- _Problem_: Reproduce word for word the lines between those holding "4: (61, 104, 2.29)" and "33: (257, 120, 1.72)", inclusive, and nothing else from the data below.

┌─ Record extracts

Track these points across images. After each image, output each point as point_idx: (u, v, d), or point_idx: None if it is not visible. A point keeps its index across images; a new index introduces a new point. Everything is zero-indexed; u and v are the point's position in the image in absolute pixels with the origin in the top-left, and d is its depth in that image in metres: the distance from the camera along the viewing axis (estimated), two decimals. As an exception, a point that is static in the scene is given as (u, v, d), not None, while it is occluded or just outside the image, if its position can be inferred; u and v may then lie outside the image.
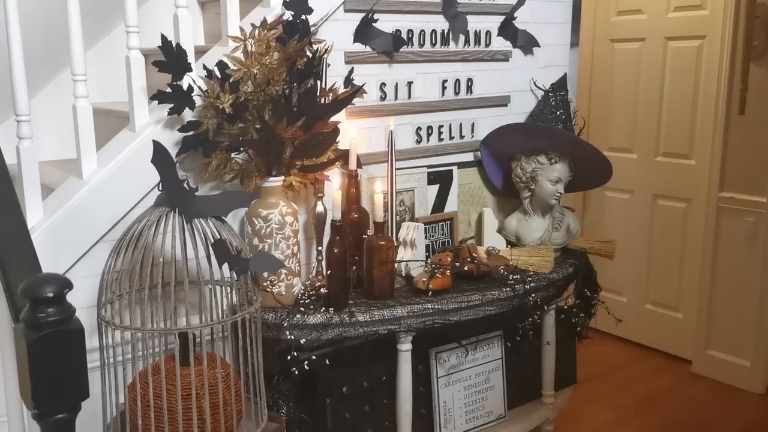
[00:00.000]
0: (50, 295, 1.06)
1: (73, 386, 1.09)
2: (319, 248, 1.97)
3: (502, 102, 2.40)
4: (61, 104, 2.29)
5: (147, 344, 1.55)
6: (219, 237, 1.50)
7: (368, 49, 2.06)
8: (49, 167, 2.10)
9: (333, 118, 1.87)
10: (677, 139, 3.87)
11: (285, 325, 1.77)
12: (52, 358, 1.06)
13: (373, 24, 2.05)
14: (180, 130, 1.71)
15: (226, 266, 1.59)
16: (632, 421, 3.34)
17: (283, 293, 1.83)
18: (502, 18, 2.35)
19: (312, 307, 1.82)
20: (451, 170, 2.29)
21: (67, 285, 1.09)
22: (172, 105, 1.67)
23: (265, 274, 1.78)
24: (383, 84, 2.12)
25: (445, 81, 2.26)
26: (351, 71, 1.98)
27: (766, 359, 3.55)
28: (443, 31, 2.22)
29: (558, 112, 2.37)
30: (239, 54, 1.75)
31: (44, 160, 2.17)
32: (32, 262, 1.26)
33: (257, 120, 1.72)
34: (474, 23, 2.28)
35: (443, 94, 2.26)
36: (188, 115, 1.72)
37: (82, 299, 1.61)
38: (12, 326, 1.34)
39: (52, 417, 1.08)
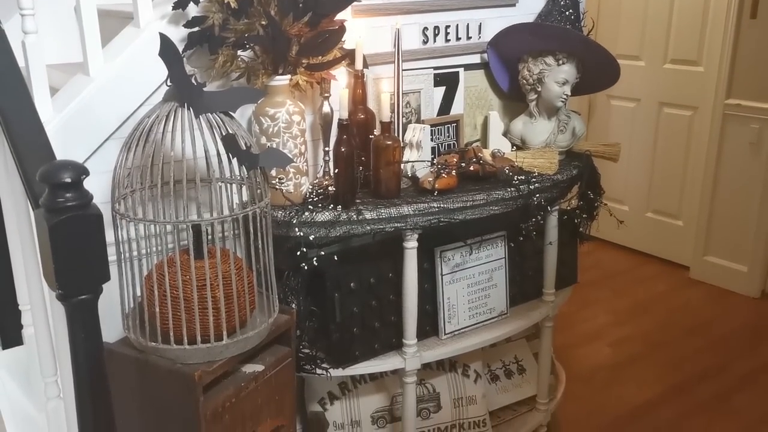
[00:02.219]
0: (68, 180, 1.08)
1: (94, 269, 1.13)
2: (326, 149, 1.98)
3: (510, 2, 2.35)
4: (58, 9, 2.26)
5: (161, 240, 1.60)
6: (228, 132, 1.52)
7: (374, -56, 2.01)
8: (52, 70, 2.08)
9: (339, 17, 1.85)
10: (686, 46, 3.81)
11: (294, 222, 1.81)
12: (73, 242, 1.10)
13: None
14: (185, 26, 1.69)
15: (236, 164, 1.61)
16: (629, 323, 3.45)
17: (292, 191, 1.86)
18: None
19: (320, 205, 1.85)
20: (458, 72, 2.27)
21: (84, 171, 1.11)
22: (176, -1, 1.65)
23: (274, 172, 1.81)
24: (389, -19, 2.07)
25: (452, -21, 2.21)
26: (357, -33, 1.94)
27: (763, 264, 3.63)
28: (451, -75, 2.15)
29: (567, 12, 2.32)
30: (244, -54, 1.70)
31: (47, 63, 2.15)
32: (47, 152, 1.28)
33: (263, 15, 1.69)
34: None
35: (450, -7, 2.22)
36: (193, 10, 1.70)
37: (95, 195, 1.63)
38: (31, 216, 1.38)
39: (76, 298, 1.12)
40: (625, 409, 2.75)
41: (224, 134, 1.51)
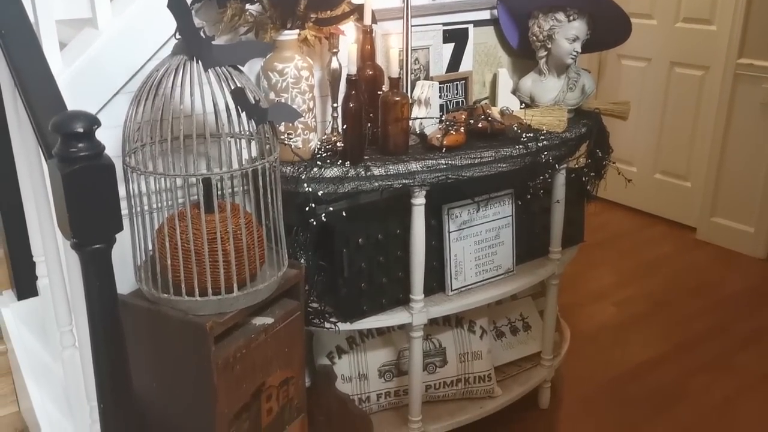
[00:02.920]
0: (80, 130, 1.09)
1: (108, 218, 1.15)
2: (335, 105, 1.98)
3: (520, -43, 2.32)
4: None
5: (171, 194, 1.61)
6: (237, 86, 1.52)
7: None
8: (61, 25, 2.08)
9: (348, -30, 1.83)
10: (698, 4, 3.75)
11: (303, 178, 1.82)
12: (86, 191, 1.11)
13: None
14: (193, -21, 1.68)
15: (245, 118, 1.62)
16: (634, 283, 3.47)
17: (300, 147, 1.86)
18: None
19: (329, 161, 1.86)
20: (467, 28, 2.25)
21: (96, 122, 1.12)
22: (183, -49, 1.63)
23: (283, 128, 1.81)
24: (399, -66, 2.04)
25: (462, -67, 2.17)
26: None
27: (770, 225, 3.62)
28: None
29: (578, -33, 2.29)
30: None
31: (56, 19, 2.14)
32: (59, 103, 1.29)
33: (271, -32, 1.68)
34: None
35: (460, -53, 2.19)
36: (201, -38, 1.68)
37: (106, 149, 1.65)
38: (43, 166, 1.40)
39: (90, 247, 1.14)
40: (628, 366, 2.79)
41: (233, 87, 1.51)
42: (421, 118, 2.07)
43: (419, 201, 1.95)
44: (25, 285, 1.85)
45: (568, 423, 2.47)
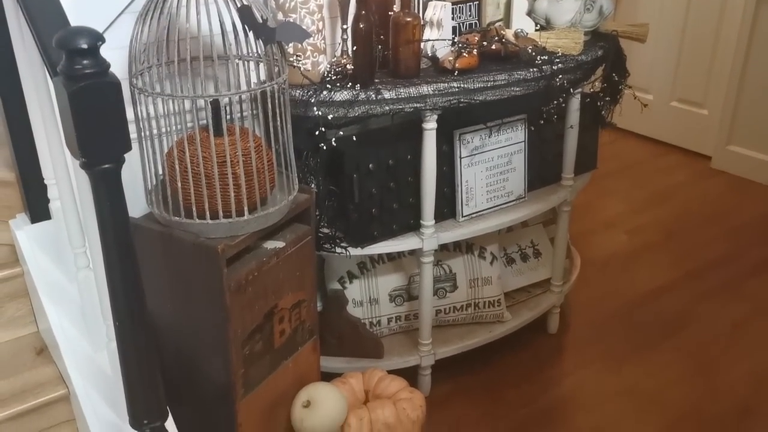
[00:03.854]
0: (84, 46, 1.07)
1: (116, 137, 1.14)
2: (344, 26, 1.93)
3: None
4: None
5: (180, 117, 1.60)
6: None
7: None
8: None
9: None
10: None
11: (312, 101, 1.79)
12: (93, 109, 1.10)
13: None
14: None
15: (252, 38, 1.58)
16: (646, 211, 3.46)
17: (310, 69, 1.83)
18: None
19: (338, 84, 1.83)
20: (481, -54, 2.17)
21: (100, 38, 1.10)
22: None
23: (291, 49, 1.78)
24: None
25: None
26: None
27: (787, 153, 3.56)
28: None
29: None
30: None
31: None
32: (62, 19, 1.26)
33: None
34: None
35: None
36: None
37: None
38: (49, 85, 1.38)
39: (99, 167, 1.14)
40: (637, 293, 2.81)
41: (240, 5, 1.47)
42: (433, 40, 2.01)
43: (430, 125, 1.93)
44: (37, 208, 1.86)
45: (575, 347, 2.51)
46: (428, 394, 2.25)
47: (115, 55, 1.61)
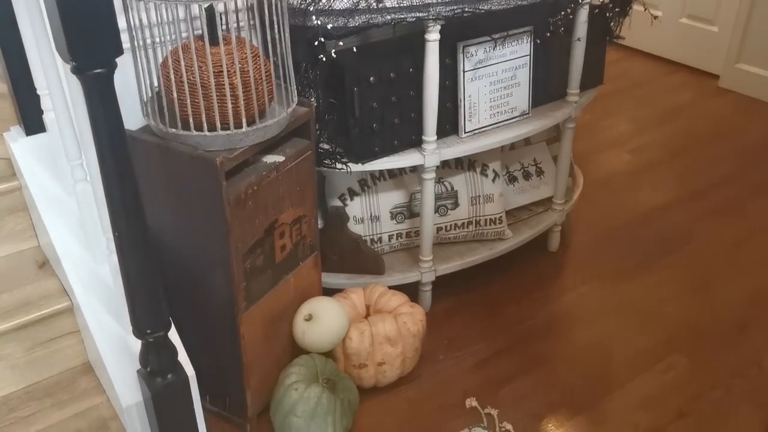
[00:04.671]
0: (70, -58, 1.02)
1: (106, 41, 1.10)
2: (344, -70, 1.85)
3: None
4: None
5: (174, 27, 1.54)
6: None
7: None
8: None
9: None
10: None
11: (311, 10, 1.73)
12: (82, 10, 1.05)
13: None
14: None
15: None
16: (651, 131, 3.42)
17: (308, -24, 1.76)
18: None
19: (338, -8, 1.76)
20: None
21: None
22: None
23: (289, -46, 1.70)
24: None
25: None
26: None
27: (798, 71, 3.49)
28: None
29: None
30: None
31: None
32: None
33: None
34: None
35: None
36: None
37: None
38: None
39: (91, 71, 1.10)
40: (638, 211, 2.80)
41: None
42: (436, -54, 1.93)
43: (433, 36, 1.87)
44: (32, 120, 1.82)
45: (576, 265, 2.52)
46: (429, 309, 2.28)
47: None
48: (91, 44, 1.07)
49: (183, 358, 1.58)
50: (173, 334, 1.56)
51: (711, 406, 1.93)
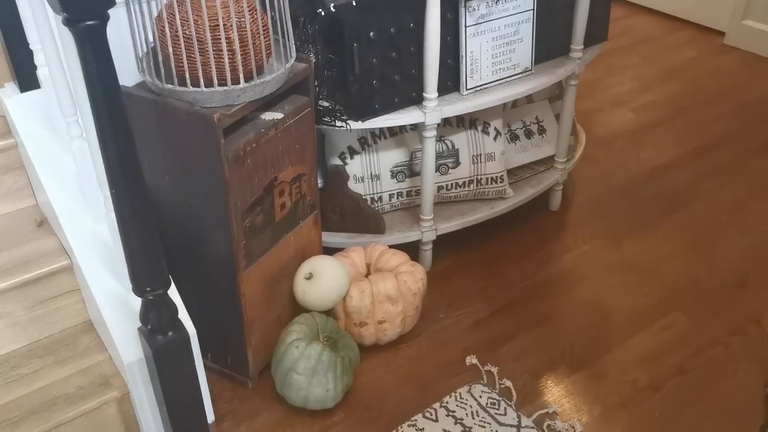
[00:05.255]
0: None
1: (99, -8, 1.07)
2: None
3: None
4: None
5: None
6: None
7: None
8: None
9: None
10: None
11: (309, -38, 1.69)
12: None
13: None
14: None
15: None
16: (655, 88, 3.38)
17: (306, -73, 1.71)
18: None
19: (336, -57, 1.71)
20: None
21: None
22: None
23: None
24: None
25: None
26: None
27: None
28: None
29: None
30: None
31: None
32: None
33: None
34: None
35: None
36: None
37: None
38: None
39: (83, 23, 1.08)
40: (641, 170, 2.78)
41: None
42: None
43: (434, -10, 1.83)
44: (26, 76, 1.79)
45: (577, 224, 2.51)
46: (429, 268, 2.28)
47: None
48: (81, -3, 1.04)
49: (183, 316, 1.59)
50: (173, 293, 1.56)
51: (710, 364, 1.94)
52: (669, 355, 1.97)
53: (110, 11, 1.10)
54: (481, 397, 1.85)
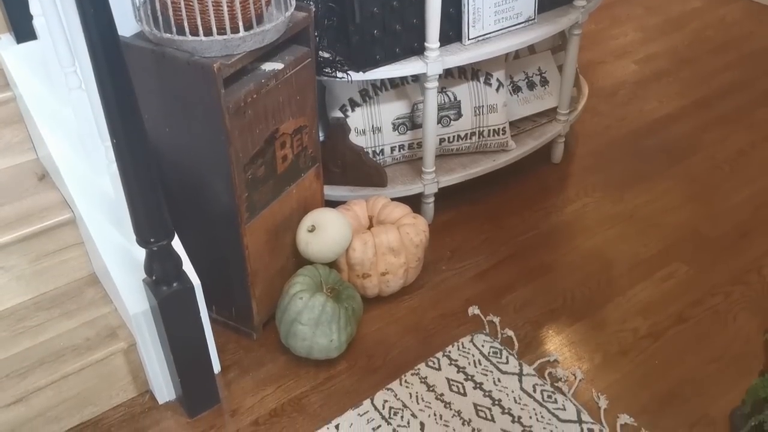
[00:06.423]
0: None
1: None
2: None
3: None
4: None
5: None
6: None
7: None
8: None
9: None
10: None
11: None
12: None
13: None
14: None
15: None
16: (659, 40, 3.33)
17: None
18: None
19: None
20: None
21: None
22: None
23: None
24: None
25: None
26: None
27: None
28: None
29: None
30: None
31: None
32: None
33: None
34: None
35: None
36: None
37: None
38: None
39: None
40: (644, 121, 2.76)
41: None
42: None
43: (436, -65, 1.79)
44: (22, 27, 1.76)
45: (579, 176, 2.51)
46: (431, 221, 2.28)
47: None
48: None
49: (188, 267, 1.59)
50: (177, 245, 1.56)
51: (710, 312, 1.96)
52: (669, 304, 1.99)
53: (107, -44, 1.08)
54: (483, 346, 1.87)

└─

- _Written solution_:
4: (61, 104, 2.29)
5: (147, 344, 1.55)
6: (219, 237, 1.50)
7: (368, 49, 2.06)
8: (49, 167, 2.10)
9: (333, 118, 1.87)
10: (677, 139, 3.87)
11: (285, 325, 1.77)
12: (52, 358, 1.06)
13: (373, 24, 2.05)
14: (180, 130, 1.71)
15: (226, 266, 1.59)
16: (632, 421, 3.34)
17: (283, 293, 1.83)
18: (502, 18, 2.35)
19: (312, 307, 1.82)
20: (451, 170, 2.29)
21: (67, 285, 1.09)
22: (172, 105, 1.67)
23: (265, 274, 1.78)
24: (383, 84, 2.12)
25: (445, 81, 2.26)
26: (351, 71, 1.98)
27: (766, 359, 3.55)
28: (443, 31, 2.22)
29: (558, 112, 2.37)
30: (239, 54, 1.75)
31: (44, 160, 2.17)
32: (32, 262, 1.26)
33: (257, 120, 1.72)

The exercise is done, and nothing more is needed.